¿Un nacional de la UE puede solicitar asilo en otro estado miembro?

En 1997, en el marco del proceso de negociación del Tratado de Ámsterdam, el Gobierno español intentó endurecer los supuestos del acceso al derecho de asilo en la Unión Europea. Se quería evitar que un nacional de la UE pudiera pedir asilo en otro estado de la UE, para evitar que se repitieran casos como los presuntos colaboradores de ETA que habían solicitado asilo en Bélgica para evitar la extradición. La propuesta se paralizó, entre otros, por la preocupación de Amnistía Internacional o ACNUR, que temían que no se protegiera suficientemente el riesgo individual de un ciudadano UE a ser víctima de violaciones de derechos humanos en su país.

En el 2007, y en el contexto de la negociación del Tratado de Lisboa, esta misma iniciativa se incorporó cómo protocolo adjunto al nuevo marco normativo de la Unión Europea. El Protocolo (nº 24) sobre asilo a nacionales de los estados miembros de la Unión Europea se aprobó porque el contexto había cambiado: en primer lugar, y desde 1999, los países de la UE se habían comprometido a avanzar en la construcción de una política común de inmigración y asilo, que suponía aceptar como objetivo común la consecución de una UE comprometida con las obligaciones que emanan de la Convención de Ginebra sobre el Estatuto de los Refugiados. En segundo lugar, antes de la firma del Tratado de Lisboa, los Estados miembro habían firmado la Carta de los Derechos Fundamentales de la Unión Europea que, una vez ratificada, se convertía en legalmente vinculante. Con el nuevo Tratado, además, el Convenio Europeo para la Protección de los Derechos Humanos y de las Libertades Fundamentales forma parte del Derecho de la Unión.

El protocolo entiende, así, que los países miembros son espacios seguros y recuerda que existe un mecanismo (artículo 7 del Tratado de la Unión Europea) para garantizar que todos los países respeten los valores comunes de la Unión, que permite al Consejo enviar un aviso en el caso de que en un país UE se produzca una violación grave de estos derechos (mecanismo preventivo) o suspender determinados derechos derivados de los Tratados si el país persiste en esta violación grave (mecanismo sancionador).

Las ocasiones excepcionales

Dicho de otro modo, el protocolo señala las ocasiones excepcionales en las que la solicitud de asilo por parte de un nacional de un Estado miembro puede ser tomada en consideración por parte de otro Estado miembro. De modo resumido:

1. En el caso que en el Estado miembro del que procede el solicitante de asilo se haya declarado el estado de excepción y se hayan tomado medidas que deroguen las obligaciones que se recogen en el Convenio para la protección de los derechos y de las libertades fundamentales (punto a).
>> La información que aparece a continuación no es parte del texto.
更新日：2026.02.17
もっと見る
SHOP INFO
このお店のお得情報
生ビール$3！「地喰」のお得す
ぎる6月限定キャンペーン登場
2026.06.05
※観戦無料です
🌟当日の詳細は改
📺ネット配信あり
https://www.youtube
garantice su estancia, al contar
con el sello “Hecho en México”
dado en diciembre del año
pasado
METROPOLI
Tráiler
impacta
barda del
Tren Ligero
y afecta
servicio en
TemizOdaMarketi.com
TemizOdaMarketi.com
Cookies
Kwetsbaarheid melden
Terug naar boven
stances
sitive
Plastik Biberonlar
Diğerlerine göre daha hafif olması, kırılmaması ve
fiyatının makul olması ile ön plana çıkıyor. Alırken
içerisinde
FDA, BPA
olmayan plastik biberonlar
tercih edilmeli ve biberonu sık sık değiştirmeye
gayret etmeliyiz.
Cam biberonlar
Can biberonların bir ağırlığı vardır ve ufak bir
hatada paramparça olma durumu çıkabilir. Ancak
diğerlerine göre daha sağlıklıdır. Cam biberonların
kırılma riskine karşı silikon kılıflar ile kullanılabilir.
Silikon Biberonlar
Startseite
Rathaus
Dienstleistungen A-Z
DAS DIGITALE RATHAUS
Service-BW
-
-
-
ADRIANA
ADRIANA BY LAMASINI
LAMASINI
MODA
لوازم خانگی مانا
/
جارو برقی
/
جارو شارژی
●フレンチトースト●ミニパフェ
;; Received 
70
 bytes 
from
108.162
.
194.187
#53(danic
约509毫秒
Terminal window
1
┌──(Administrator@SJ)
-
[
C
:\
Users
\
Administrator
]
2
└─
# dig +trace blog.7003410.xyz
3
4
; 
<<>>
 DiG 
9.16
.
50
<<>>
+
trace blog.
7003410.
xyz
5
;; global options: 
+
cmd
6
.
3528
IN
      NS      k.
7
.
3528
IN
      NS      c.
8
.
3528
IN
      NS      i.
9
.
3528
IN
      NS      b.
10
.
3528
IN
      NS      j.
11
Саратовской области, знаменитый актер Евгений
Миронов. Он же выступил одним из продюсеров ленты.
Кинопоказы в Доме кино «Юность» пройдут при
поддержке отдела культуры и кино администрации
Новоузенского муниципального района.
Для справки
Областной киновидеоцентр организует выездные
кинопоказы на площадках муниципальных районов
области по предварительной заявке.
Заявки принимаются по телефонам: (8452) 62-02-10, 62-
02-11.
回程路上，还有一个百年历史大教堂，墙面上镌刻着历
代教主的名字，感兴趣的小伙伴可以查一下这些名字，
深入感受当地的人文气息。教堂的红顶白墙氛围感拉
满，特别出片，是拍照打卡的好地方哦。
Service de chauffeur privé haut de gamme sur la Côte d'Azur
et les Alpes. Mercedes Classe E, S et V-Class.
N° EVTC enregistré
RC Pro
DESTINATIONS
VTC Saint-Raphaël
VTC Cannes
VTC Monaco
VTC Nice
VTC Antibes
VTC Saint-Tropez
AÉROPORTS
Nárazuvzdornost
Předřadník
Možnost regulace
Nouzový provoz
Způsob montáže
2. En el caso que se haya iniciado el procedimiento de garantías que recoge el artículo 7 del Tratado de la Unión Europea para con el Estado miembro del que es originario la persona solicitante de asilo, y que se haya adoptado una decisión en relación a este país (tanto de carácter preventivo como sancionador) (puntos b y c);

Existe una última consideración (punto d) que permitiría al Estado miembro que recibe la solicitud examinarla de manera unilateral. Para ello, debería informar inmediatamente al Consejo y empezar el procedimiento asumiendo que la solicitud debe presuponerse como manifiestamente infundada y que la carga de la prueba recae en el país que examina la solicitud. Es decir, el país asumiría el coste político delante del Consejo y de sus socios de tramitar esa solicitud, y además debería responsabilizarse, según su propia normativa de asilo, de demostrar que el temor de persecución o riesgo de real de daño grave del solicitante  está fundado.

La acción unilateral de un Estado miembro

El protocolo, pues, permite que en casos excepcionales de violaciones de derechos y libertades -que hasta el momento no se han dado- se pueda solicitar asilo en otro estado miembro, con la supervisión del Consejo. Ciertamente, se deja un pequeño espacio para la acción unilateral de un Estado miembro: pero el coste procedimental y político del Estado miembro que examine la solicitud puede ser altísimo.

Por cierto, en el caso del procedimiento de asilo en Bélgica, se entiende que las solicitudes de ciudadanos de otros países UE tienen carácter extremadamente excepcional, pero pueden aceptarse y tramitarse de forma acelerada solo si el solicitante demuestra un temor fundado de persecución o un riesgo real de daño grave según la normativa internacional.